Opening the new Inference node’s properties panel, you will see the knob values have been prepopulated and the Detect enumeration knob has been created. The Inference node can be connected to an image with red, green and blue channels to get the output result:

_images/custom-knobs-02.png

Note that the Cifar10ResNet model was trained in sRGB space. Therefore, to ensure our input image is in the correct colour space, we have checked the Raw Data knob in the Read node since this image was originally rendered in the sRGB space. Alternatively, a colour space node can be added before the Inference node to convert the image from Nuke linear to sRGB colour space.

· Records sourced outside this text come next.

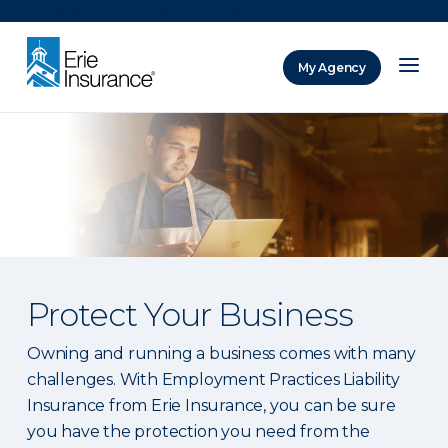
There was a problem loading this section.
My Agency
ERIE Insurance
Protect Your Business
Owning and running a business comes with many
challenges. With Employment Practices Liability
Insurance from Erie Insurance, you can be sure
you have the protection you need from the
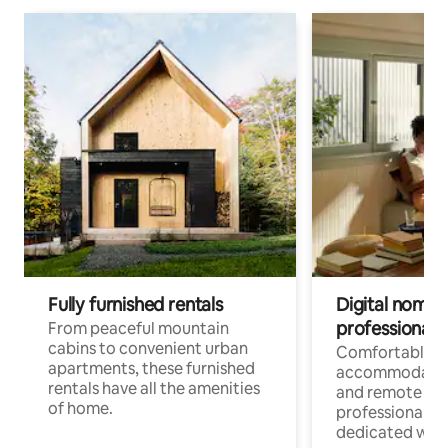
Fully furnished rentals
Digital nomads
professionals
From peaceful mountain
cabins to convenient urban
Comfortable
apartments, these furnished
accommodatio
rentals have all the amenities
and remote wo
of home.
professionals w
dedicated work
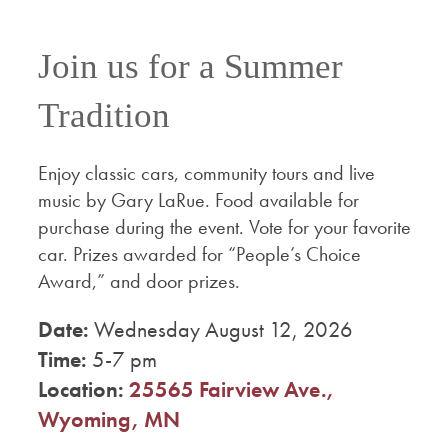
Join us for a Summer
Tradition
Enjoy classic cars, community tours and live
music by Gary LaRue. Food available for
purchase during the event. Vote for your favorite
car. Prizes awarded for “People’s Choice
Award,” and door prizes.
Date:
Wednesday August 12, 2026
Time:
5-7 pm
Location:
25565 Fairview Ave.,
Wyoming, MN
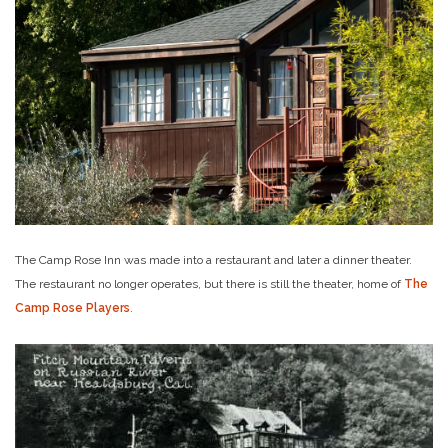
The Camp Rose Inn was made into a restaurant and later a dinner theater.
The restaurant no longer operates, but there is still the theater, home of
The
Camp Rose Players
.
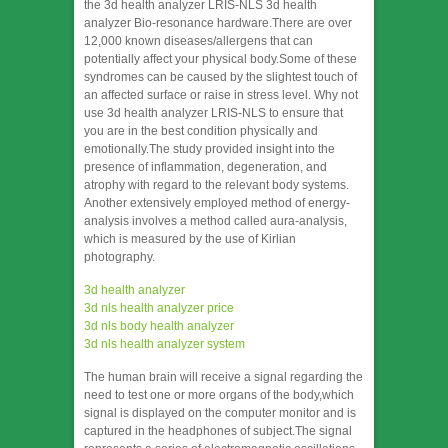
the 3d health analyzer LRIS-NLS 3d health
analyzer Bio-resonance hardware.There are over
12,000 known diseases/allergens that can
potentially affect your physical body.Some of these
syndromes can be caused by the slightest touch of
an affected surface or raise in stress level. Why not
use 3d health analyzer LRIS-NLS to ensure that
you are in the best condition physically and
emotionally.The study provided insight into the
presence of inflammation, degeneration, and
atrophy with regard to the relevant body systems.
Another extensively employed method of energy-
analysis involves a method called aura-analysis,
which is measured by the use of Kirlian
photography.
3d health analyzer
3d nls health analyzer price
3d nls body health analyzer
3d nls health analyzer system
The human brain will receive a signal regarding the
need to test one or more organs of the body,which
signal is displayed on the computer monitor and is
captured in the headphones of subject.The signal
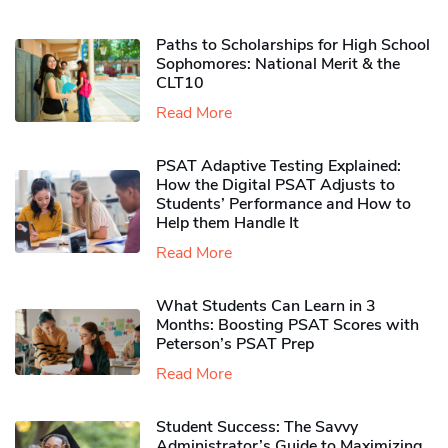
Paths to Scholarships for High School
Sophomores​: National Merit & the
CLT10
Read More
PSAT Adaptive Testing Explained:
How the Digital PSAT Adjusts to
Students’ Performance and How to
Help them Handle It
Read More
What Students Can Learn in 3
Months: Boosting PSAT Scores with
Peterson’s PSAT Prep
Read More
Student Success: The Savvy
Administrator’s Guide to Maximizing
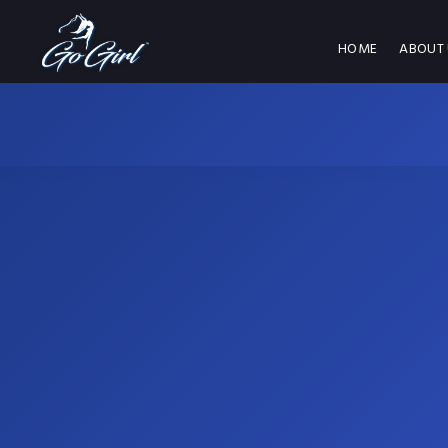
HOME
ABOUT 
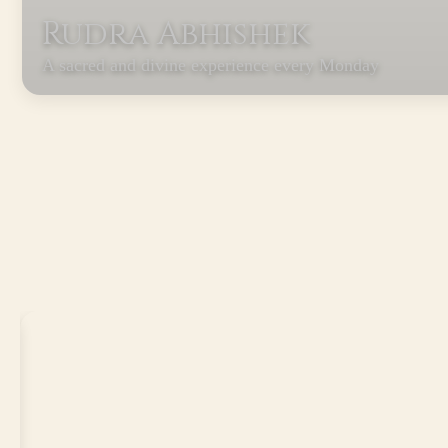
Rudra Abhishek
A sacred and divine experience every Monday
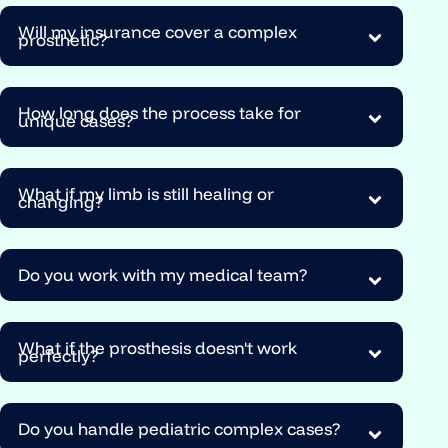
Will my insurance cover a complex
prosthetic?
How long does the process take for
unique cases?
What if my limb is still healing or
changing?
Do you work with my medical team?
What if the prosthesis doesn't work
perfectly?
Do you handle pediatric complex cases?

Now that the input image is connected, change the object selected in the enumeration knob to see the effect it has on the output image. If the input image contains the selected object, the alpha channel of the output image will contain all ones, otherwise it will contain all zeros. Toggle the Use GPU if available and Optimise for speed and Memory knobs to confirm that they are also working as expected.